We can check that the denotation of the first one is the same as botSamp: EalwaysDivρ(U)=.

## Bayesian Inference

Thus, calculating the conditional distribution P(N|X) is equivalent to determining the value of the program variable given the value of the program variableex. The idea is that we condition Y (i.e. the smoothed data) instead of U (i.e. the ideal data) when calculating the posterior distribution for the model parameters. limitation (see e.g. Goodman et al., 2008; Wood et al., 2014). Thus, conditioning takes a sampleable distribution, a bounded computable density that describes how observations have been corrupted, and returns a sampleable distribution that represents the conditional one.

The parameter does not match the joint distribution of the model (both model parameters and probability), corresponds to a bounded conditional density.

## Summary and Further Directions

In particular, a universality result would crystallize the idea that Turing-complete probabilistic programming languages express Type-2 computable distributions. Now that we are back on familiar ground with regard to computability, we can turn our attention to the design of probabilistic programming languages. Pages 275–284 of: Proceedings of the 33rd Annual ACM/IEEE Symposium on Logic in Computer Science.

Pagina's 171–182 van: Proceedings of the 32nd ACM SIGPLAN-SIGACT Symposium on Principles of Programming Languages.

## Introduction

Summary: This chapter is intended as a gentle introduction to probabilistic λ-calculi in their two major variations, namely randomized λ-calculi and Bayesian λ-calculi. We focus our attention on the operational semantics, expressive power and termination properties of randomized λ-calculi, and provide only some hints and references on denotational models and Bayesian λ-calculi. Randomized λ-calculi will be the subject of Section 4.3, while Bayesian λ-calculi will be introduced in Section 4.4.

We are mainly interested in randomizedλ computations, and give some hints about Bayesianλ computations in Section 4.4.

## A Bird’s Eye View on Probabilistic Lambda Calculi

In the remainder of this chapter, we focus on the first three aspects, leaving the task of delving into the denotational semantics of probabilistic λ-calculations to a future paper. It is clear that the result of the evaluation process cannot be just one value, but rather a distribution of values. However, finite derivations are used to derive approximations to the operational semantics of the underlying expression, as we will see in Section 4.3.2 below.

The choice of a strategy does not affect the actual final result of the calculation, although it is not guaranteed that all strategies will lead to a normal shape.

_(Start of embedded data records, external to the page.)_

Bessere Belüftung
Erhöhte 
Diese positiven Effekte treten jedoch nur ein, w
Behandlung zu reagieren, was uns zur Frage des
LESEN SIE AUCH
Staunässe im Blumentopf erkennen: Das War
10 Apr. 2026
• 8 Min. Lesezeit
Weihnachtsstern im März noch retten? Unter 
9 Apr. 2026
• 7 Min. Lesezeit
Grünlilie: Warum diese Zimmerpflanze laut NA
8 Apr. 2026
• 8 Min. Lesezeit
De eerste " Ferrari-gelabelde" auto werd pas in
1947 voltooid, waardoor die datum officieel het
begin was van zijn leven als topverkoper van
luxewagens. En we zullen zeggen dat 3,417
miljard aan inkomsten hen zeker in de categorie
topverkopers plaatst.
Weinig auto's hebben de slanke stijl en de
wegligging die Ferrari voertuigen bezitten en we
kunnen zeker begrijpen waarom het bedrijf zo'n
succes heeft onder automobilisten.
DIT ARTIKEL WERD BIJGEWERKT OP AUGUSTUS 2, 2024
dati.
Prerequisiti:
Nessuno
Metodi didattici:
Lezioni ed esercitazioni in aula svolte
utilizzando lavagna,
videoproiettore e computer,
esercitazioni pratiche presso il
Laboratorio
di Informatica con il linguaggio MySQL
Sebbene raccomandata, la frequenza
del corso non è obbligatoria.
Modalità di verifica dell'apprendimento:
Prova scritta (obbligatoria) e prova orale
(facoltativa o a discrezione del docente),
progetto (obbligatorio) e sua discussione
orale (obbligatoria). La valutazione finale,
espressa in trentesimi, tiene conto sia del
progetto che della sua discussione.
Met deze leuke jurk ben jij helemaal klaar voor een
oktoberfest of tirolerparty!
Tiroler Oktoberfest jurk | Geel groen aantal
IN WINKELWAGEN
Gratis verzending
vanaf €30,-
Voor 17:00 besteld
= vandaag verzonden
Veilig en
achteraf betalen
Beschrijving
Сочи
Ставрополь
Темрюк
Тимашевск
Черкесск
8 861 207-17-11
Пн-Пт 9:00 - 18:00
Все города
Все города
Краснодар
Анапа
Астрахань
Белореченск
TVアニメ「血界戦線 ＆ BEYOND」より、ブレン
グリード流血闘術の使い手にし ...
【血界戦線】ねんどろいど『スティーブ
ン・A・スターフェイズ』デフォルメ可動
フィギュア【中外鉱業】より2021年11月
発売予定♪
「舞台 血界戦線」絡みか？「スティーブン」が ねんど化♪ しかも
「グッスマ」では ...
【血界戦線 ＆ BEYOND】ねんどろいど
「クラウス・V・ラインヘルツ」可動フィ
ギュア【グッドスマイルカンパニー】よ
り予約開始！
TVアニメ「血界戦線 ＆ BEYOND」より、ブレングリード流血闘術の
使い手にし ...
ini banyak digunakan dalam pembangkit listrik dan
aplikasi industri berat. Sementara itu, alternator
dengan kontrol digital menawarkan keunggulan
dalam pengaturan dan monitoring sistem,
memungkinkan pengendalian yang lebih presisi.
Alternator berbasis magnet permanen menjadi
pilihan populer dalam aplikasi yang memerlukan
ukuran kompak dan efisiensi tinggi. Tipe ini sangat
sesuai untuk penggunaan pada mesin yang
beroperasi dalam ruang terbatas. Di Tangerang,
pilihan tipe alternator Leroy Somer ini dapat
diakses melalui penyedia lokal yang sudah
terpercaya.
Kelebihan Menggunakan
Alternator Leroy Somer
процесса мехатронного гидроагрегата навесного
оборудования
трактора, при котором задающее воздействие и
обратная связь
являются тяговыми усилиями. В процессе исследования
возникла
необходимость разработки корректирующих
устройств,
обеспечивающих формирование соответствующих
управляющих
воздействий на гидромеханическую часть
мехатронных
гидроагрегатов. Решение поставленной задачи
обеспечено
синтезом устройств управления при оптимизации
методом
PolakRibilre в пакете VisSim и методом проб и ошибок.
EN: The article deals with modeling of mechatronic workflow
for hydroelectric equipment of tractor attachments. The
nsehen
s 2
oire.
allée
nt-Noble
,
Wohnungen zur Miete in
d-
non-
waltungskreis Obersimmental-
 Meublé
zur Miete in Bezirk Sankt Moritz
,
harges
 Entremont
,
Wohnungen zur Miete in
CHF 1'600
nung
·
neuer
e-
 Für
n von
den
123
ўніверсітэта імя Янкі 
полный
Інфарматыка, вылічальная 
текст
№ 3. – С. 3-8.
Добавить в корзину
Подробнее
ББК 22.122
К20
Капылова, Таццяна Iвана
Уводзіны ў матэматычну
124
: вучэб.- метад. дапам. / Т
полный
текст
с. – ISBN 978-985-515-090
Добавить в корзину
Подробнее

## A Typed λ -Calculus with Binary Probabilistic Choice

The rules that derive the one-step and step-indexed reduction ratios are given in Figure 4.3, and must be interpreted inductively. There is nothing in the definition of an almost certainly finite term that ensures that the term's expected number of reduction steps is finite. What makes call-by-value more attractive is the possibility to "implicitly memorize" the result of probabilistic choices by way of sequence, something that is not available in call-by-name.

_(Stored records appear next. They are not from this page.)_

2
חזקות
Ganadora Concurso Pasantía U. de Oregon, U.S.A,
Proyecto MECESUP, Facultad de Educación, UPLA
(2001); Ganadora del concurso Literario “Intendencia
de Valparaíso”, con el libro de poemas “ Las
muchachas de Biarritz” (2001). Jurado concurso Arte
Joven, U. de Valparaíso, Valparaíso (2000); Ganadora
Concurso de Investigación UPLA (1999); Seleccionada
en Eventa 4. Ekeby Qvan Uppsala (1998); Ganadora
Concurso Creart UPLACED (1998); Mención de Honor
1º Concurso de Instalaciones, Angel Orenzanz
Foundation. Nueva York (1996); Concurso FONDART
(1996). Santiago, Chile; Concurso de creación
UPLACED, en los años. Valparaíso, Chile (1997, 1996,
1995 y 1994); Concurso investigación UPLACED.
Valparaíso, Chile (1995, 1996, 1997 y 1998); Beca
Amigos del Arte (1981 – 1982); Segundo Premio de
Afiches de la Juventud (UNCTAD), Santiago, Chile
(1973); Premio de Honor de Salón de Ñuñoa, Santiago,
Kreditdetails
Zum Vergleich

Various techniques to prove that imperative programs are terminated have been introduced, based on the notion of ranking martingale or Lyapunov function, the natural probability analogues of the so-called ranking function (Bournez and Garnier, 2005).

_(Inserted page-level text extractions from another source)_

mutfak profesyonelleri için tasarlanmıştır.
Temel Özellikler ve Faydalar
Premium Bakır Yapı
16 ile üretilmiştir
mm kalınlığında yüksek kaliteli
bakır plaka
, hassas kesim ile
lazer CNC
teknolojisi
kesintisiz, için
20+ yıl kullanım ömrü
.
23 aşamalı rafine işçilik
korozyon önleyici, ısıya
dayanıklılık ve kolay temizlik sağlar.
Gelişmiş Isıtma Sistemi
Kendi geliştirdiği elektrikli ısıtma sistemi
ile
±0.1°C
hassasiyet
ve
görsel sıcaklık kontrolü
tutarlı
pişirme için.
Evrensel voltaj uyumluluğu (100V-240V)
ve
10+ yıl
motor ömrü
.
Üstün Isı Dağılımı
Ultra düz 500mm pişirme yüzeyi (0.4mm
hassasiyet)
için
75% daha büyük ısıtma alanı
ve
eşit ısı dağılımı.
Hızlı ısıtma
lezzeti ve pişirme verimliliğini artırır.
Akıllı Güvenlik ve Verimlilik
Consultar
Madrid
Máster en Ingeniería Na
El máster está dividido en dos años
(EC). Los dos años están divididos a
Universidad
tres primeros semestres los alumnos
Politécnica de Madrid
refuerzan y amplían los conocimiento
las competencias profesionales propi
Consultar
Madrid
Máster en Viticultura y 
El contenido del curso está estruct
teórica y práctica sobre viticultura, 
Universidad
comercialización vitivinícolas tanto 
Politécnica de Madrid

## Sampling and Conditioning

On the other hand, it is actually possible to interpret PCF⊕ by context-space-style denotation models ( Danos and Ehrhard, 2011 ), and it also leads to full abstraction results ( Ehrhard et al., 2014 ). What is non-trivial, however, is to make sense of these calculations, even in terms of an operational semantics. Subsequently, quasi-Borel spaces have also been shown to give rise to a category of domains, thus accounting for the presence of recursion in the underlying calculus (Vákár et al., 2019).

Inscribing induces a family{CTτ}τ, where CTτ is the set of all closed terms assignable to typeτ in the empty environment, i.e.